Available data START
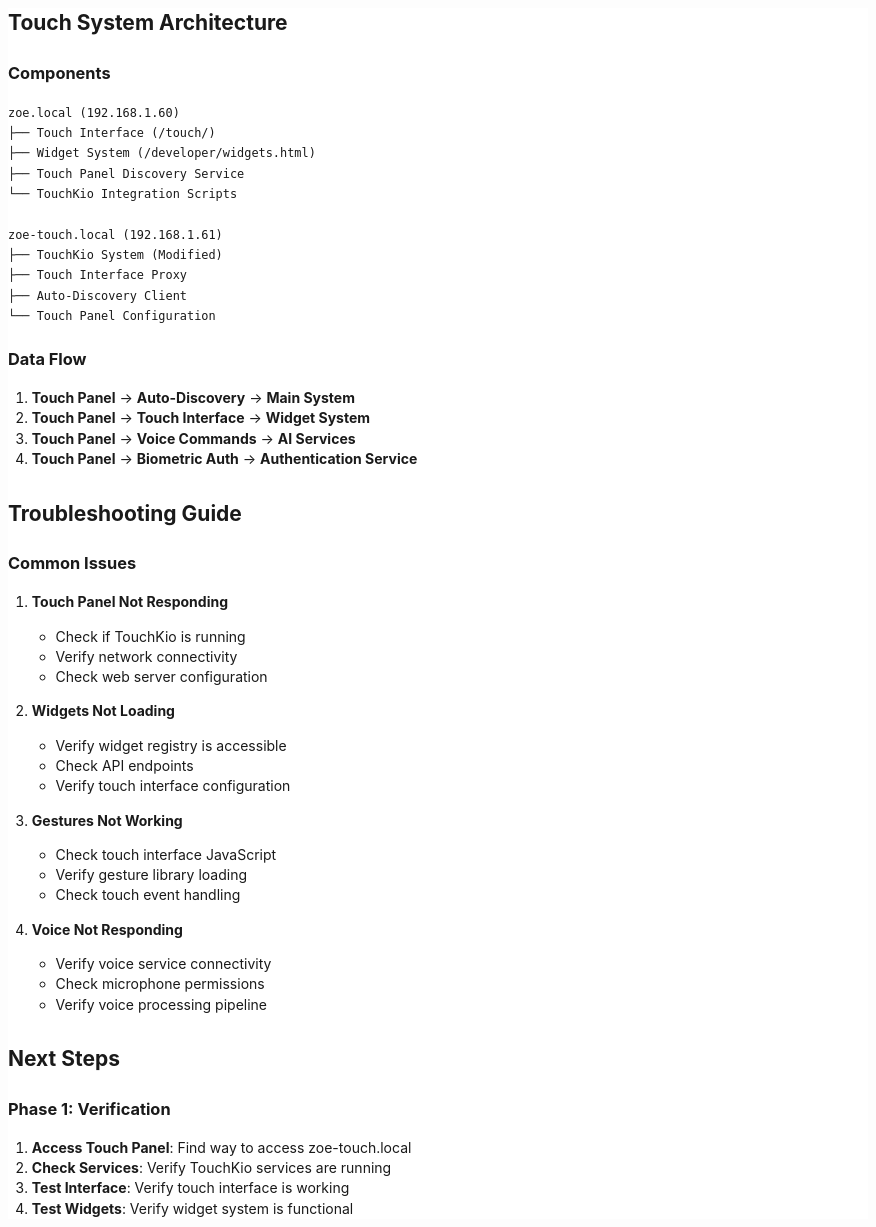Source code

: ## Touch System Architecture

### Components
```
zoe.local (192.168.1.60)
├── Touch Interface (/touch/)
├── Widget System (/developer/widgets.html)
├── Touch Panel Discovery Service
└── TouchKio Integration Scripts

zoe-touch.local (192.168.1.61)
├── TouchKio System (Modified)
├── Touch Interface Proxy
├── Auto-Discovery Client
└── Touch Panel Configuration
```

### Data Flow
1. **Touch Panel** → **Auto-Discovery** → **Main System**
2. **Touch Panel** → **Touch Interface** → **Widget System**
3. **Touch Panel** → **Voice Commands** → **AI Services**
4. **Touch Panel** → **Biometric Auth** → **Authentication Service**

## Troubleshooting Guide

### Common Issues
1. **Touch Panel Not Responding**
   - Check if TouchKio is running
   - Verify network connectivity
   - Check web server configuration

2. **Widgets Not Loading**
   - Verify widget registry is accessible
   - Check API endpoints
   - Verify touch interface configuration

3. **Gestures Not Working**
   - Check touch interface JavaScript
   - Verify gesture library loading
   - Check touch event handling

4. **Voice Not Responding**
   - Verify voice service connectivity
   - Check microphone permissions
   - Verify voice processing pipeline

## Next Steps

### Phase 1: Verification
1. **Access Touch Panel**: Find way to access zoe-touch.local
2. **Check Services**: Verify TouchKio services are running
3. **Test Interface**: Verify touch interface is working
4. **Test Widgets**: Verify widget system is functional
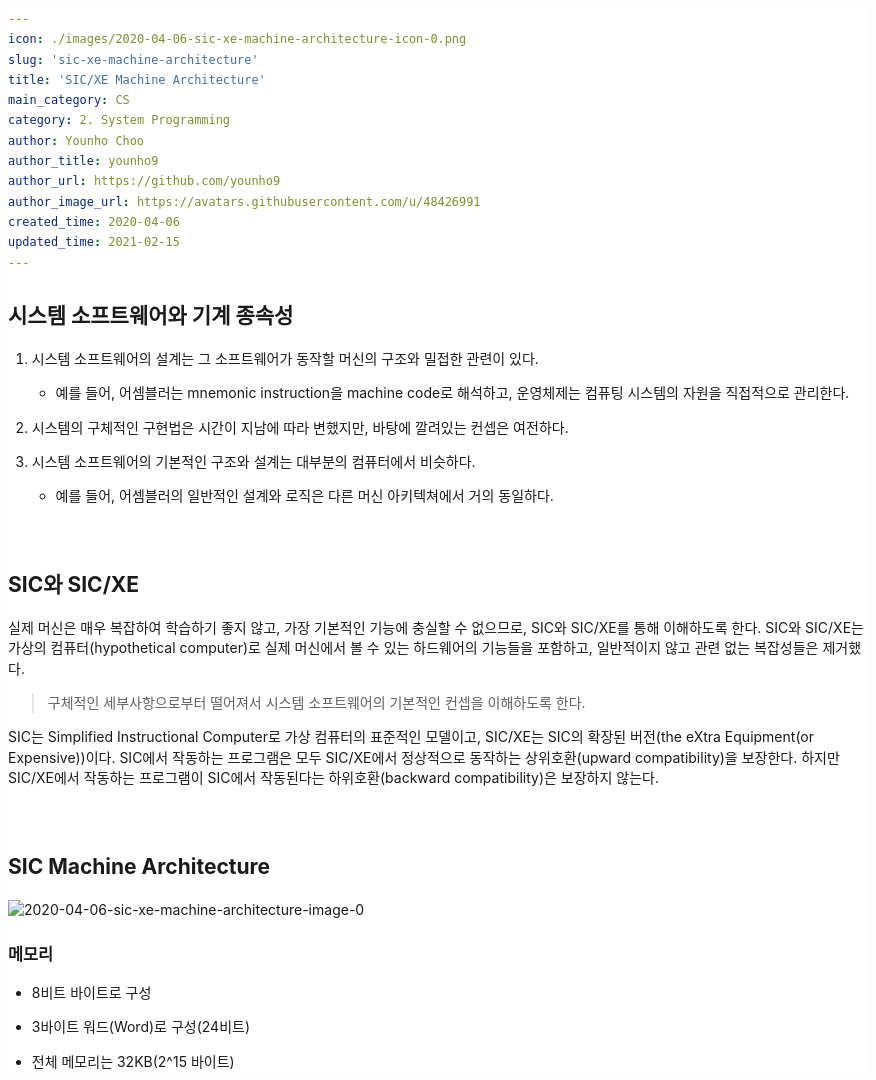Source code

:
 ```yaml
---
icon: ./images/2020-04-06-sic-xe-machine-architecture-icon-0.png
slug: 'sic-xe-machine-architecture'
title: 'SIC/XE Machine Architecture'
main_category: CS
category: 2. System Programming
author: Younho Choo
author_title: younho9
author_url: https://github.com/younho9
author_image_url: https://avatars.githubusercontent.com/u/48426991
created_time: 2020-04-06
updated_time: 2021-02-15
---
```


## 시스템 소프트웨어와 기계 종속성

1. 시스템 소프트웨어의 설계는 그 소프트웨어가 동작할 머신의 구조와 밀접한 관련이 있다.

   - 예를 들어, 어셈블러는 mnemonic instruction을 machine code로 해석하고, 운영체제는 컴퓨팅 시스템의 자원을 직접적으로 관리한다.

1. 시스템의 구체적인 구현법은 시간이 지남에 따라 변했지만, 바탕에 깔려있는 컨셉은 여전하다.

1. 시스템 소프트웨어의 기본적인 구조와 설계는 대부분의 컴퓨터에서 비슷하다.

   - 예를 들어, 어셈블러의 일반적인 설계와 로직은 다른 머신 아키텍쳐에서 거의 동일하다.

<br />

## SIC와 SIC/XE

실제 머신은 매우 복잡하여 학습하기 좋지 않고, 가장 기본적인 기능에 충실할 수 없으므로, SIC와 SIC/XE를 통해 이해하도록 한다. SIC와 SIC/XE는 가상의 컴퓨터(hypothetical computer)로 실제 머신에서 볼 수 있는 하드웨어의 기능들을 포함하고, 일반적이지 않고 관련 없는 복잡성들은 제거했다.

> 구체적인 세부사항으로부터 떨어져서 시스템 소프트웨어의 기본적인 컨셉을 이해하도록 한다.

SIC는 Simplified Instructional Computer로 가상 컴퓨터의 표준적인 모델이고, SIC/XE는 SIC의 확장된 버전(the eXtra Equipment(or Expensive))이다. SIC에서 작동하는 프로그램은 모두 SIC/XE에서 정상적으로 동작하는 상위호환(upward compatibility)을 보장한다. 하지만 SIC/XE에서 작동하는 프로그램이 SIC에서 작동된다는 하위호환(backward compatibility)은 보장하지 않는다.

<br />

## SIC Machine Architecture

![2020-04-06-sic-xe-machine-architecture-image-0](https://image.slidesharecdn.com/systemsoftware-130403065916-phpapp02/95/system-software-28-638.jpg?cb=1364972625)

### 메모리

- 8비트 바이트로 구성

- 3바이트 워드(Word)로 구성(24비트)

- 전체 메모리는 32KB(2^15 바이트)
Available data END
Available data START
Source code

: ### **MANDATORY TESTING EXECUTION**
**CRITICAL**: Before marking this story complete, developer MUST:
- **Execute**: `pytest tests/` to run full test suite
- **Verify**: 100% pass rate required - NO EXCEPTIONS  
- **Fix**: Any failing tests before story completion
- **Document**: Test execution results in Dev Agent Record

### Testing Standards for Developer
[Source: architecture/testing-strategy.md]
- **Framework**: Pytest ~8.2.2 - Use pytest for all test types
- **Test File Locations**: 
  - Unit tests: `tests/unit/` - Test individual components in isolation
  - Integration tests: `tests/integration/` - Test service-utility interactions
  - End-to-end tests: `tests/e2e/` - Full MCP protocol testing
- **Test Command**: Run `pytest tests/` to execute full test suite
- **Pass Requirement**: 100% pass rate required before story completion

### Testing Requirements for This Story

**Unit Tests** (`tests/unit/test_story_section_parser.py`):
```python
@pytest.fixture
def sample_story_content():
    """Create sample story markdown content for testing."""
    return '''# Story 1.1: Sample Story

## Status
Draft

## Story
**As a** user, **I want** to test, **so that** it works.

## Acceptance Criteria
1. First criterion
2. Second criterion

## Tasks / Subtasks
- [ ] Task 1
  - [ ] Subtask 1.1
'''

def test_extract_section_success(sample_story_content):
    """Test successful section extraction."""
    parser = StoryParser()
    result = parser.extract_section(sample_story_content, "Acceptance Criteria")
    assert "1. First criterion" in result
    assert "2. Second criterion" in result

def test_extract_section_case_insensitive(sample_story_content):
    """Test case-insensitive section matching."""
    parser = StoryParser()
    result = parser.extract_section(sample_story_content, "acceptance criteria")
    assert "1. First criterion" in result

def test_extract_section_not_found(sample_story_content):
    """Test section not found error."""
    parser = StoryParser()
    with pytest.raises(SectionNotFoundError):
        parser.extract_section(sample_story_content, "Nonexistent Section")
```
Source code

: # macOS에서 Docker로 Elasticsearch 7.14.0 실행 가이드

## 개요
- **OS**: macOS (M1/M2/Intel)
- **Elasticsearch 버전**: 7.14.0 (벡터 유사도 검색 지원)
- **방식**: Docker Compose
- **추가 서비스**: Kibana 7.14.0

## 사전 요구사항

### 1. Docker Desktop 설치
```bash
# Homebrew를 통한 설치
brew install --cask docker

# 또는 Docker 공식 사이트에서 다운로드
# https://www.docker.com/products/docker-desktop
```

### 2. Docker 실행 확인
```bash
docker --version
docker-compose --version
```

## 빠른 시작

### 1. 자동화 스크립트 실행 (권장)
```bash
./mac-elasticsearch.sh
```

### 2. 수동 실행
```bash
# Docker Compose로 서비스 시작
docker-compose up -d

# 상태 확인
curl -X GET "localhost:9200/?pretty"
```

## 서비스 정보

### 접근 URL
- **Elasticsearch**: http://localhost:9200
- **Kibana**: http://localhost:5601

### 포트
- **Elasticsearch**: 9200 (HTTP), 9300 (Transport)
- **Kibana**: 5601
Available data END
Available data START
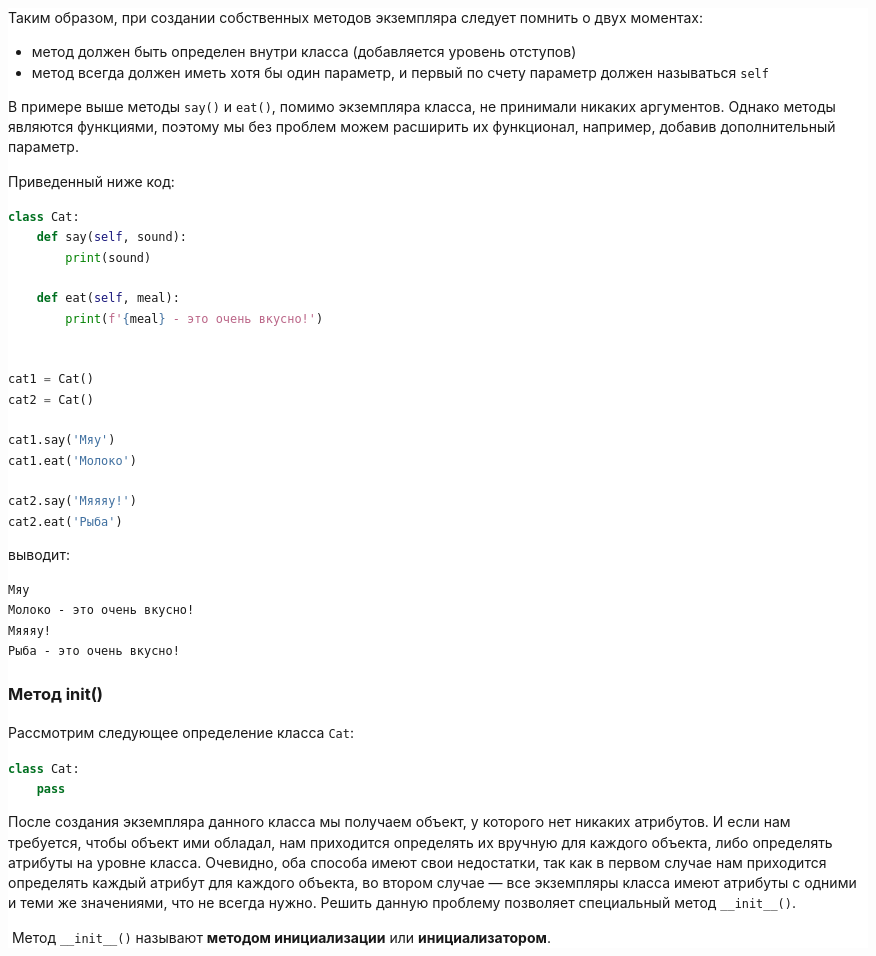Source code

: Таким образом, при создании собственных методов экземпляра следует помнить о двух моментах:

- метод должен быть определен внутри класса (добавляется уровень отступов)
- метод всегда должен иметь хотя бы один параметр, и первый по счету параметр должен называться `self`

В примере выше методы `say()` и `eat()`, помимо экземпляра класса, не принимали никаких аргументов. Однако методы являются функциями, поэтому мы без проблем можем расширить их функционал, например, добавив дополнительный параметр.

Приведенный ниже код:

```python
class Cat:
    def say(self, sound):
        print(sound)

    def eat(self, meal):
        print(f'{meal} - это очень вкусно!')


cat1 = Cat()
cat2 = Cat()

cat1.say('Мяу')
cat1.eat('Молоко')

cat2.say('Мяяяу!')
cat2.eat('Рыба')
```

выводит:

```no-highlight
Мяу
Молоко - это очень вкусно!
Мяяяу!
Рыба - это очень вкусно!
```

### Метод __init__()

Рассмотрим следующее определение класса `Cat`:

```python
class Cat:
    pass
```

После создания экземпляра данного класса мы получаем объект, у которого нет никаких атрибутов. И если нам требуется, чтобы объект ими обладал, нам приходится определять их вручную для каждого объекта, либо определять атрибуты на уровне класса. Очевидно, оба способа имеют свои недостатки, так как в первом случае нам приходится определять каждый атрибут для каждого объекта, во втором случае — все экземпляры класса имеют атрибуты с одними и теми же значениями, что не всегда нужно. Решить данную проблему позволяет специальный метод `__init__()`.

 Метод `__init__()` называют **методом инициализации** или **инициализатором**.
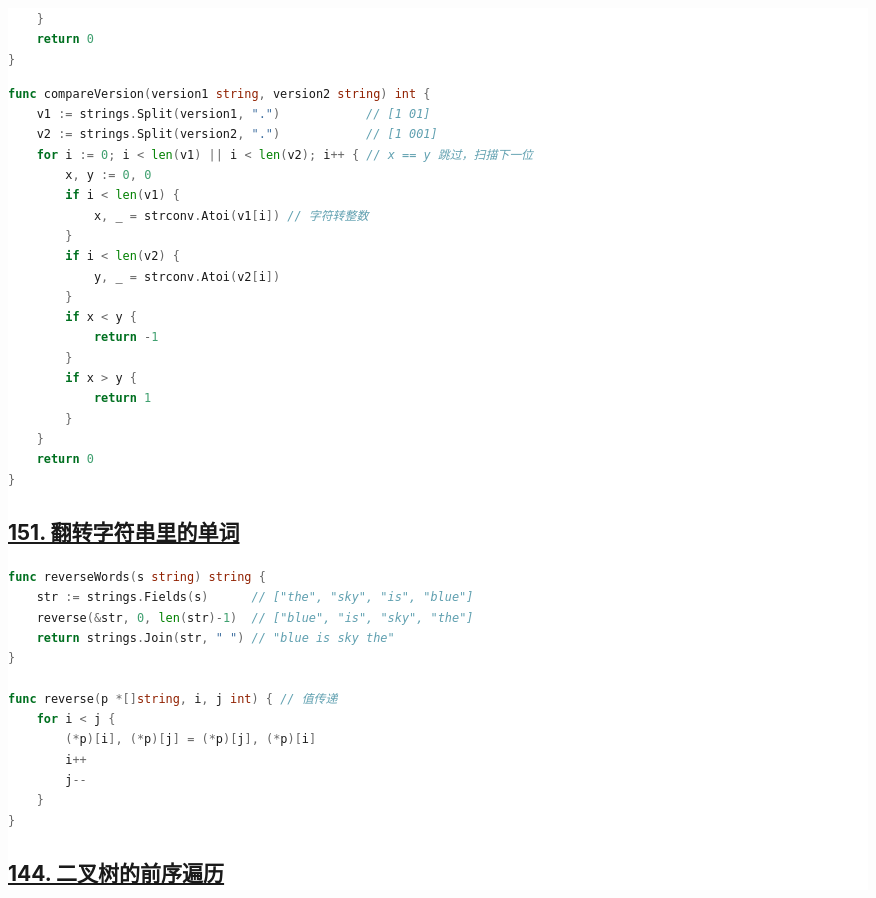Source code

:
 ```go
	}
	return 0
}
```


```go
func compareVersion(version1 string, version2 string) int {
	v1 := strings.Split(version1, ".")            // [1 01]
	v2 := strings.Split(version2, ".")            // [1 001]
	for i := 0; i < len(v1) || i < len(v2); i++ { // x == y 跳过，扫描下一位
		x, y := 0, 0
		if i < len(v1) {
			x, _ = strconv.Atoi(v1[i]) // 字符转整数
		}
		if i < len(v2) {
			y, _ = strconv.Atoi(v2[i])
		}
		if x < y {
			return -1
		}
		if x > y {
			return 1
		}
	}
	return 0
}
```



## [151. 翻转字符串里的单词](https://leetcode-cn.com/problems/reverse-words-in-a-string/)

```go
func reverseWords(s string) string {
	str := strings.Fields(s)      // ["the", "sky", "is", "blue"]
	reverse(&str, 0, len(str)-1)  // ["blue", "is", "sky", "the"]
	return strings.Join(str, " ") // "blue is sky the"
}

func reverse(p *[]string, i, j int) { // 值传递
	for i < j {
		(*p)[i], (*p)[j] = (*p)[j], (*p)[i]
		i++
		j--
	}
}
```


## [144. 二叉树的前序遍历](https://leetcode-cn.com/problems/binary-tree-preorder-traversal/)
Available data END
The required answer is a single number: how many lines above hold the string "소프트웨어의".

**Solution:**
3